Ensoma Launches with $70 Million Series A and Takeda Licensing Deal

Launch Concept

With a Takeda collaboration already in its pocket, Ensoma announced a $70 million Series A round to help develop its platform of engineered gene therapy vectors for off-the-shelf in vivo therapeutics, starting in rare diseases.

The venture round was led by 5AM Ventures, which co-founded and seeded Ensoma. F-Prime Capital, Takeda Ventures, Viking Global Investors, Cormorant Asset Management, RIT Capital Partners, Symbiosis II, LLC and Alexandria Venture Investments also participated, with Takeda making a $10 million equity investment in the new company.

As part of the Takeda deal, Ensoma will do preclinical research for therapies in up to five rare disease indications, and both companies will work on Investigational New Drug (IND)-enabling studies. Takeda has an exclusive license for Ensoma’s vectors in the chosen indications. Upfront payments alone were not disclosed, but Ensoma could earn up to $100 million for its early-stage work and up to $1.25 billion overall in milestone payments.

Ensoma is developing helper-dependent adenoviral vectors–vectors with viral coding sequences removed–that would not be limited to ex vivo editing for autologous cell therapies or require myeloablative conditioning to prepare a patient’s immune system.

The technology is based on the work of scientific co-founders Hans-Peter Kiem and André Lieber. Kiem is director of the Stem Cell and Gene Therapy Program Clinical Research Division at Fred Hutchinson Cancer Research Center, and Lieber is a professor of medical genetics at the University of Washington School of Medicine.

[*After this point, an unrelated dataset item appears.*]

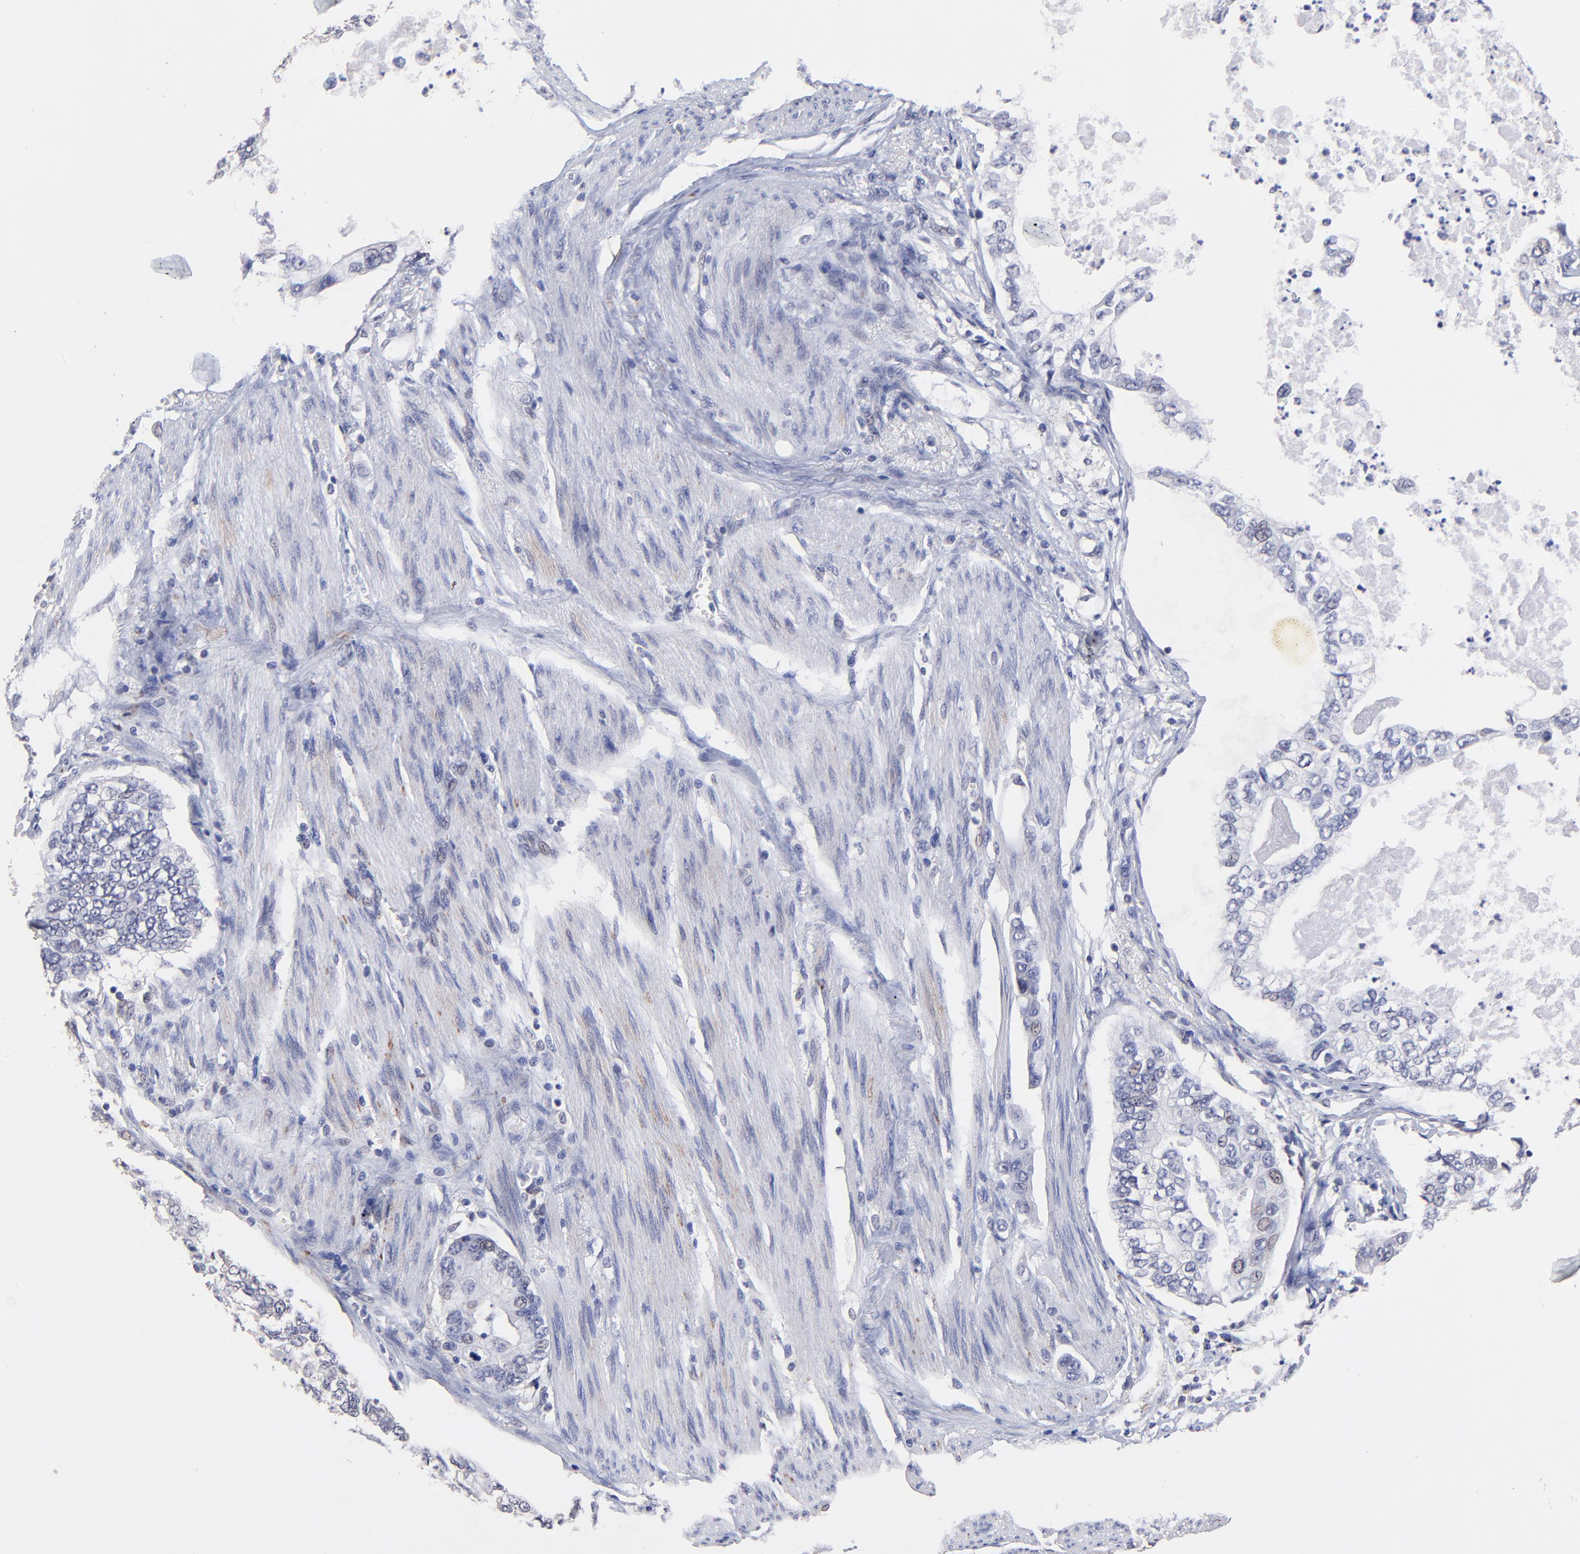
{"staining": {"intensity": "negative", "quantity": "none", "location": "none"}, "tissue": "stomach cancer", "cell_type": "Tumor cells", "image_type": "cancer", "snomed": [{"axis": "morphology", "description": "Adenocarcinoma, NOS"}, {"axis": "topography", "description": "Pancreas"}, {"axis": "topography", "description": "Stomach, upper"}], "caption": "DAB (3,3'-diaminobenzidine) immunohistochemical staining of stomach adenocarcinoma reveals no significant positivity in tumor cells. The staining was performed using DAB to visualize the protein expression in brown, while the nuclei were stained in blue with hematoxylin (Magnification: 20x).", "gene": "ZNF747", "patient": {"sex": "male", "age": 77}}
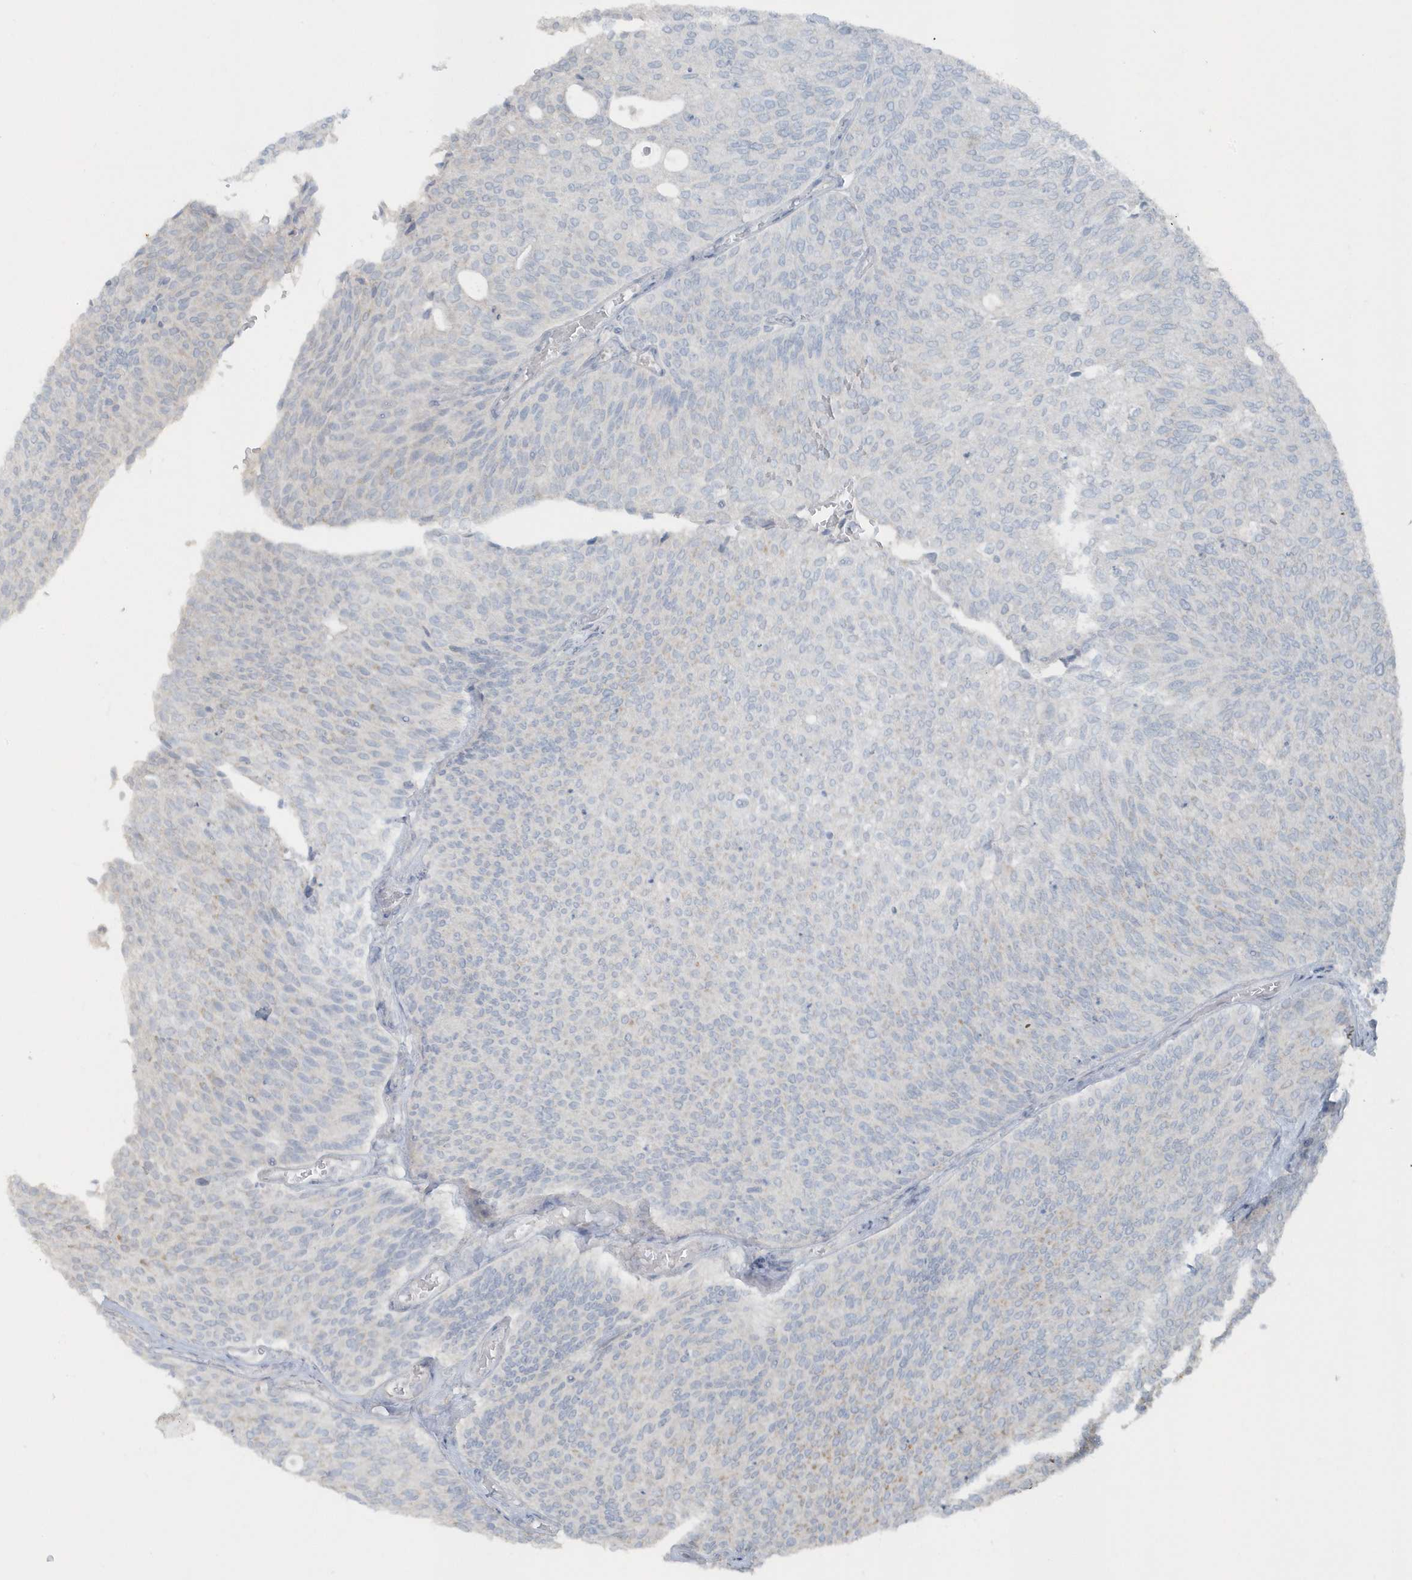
{"staining": {"intensity": "negative", "quantity": "none", "location": "none"}, "tissue": "urothelial cancer", "cell_type": "Tumor cells", "image_type": "cancer", "snomed": [{"axis": "morphology", "description": "Urothelial carcinoma, Low grade"}, {"axis": "topography", "description": "Urinary bladder"}], "caption": "The image shows no significant positivity in tumor cells of low-grade urothelial carcinoma.", "gene": "ACTC1", "patient": {"sex": "female", "age": 79}}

In September, Lieber’s lab published preclinical findings that showed bi-modular helper-dependent adenoviral vectors could deliver a therapeutic gene therapy in vivo to hematopoietic stem cells (HSCs) in a mouse mode of sickle cell disease.

According to the company, its engineered vectors can be specifically targeted to deliver large payloads for a diverse array of genome-modifying technologies in vivo, not just to HSCs but also the cells those generate like T, B and myeloid cells. And because the vectors have been engineered to lack a viral genome, they are expected to have lower immunogenicity than lentiviral vectors typically used for in vivo genetic therapies, without the need for redosing.

“The Ensoma platform offers distinct advantages over AAV and ex vivo lentiviral gene therapy approaches with the potential to overcome some of the challenges associated with first-generation technologies,” said Takeda Rare Diseases Drug Discovery Unit Head Madhu Natarajan.

Takeda made similar forays in search of a post-adenoviral vector delivery approach last year. In June, it partnered with extracellular vesicles (EVs) company Carmine Therapeutics to develop and commercialize non-viral gene therapies for two rare diseases. Carmine is developing EVs derived from engineered O-type blood cells as vehicles for gene therapies. And last March, Takeda also partnered with EV company Evox Therapeutics for therapies in up to five rare disease indications.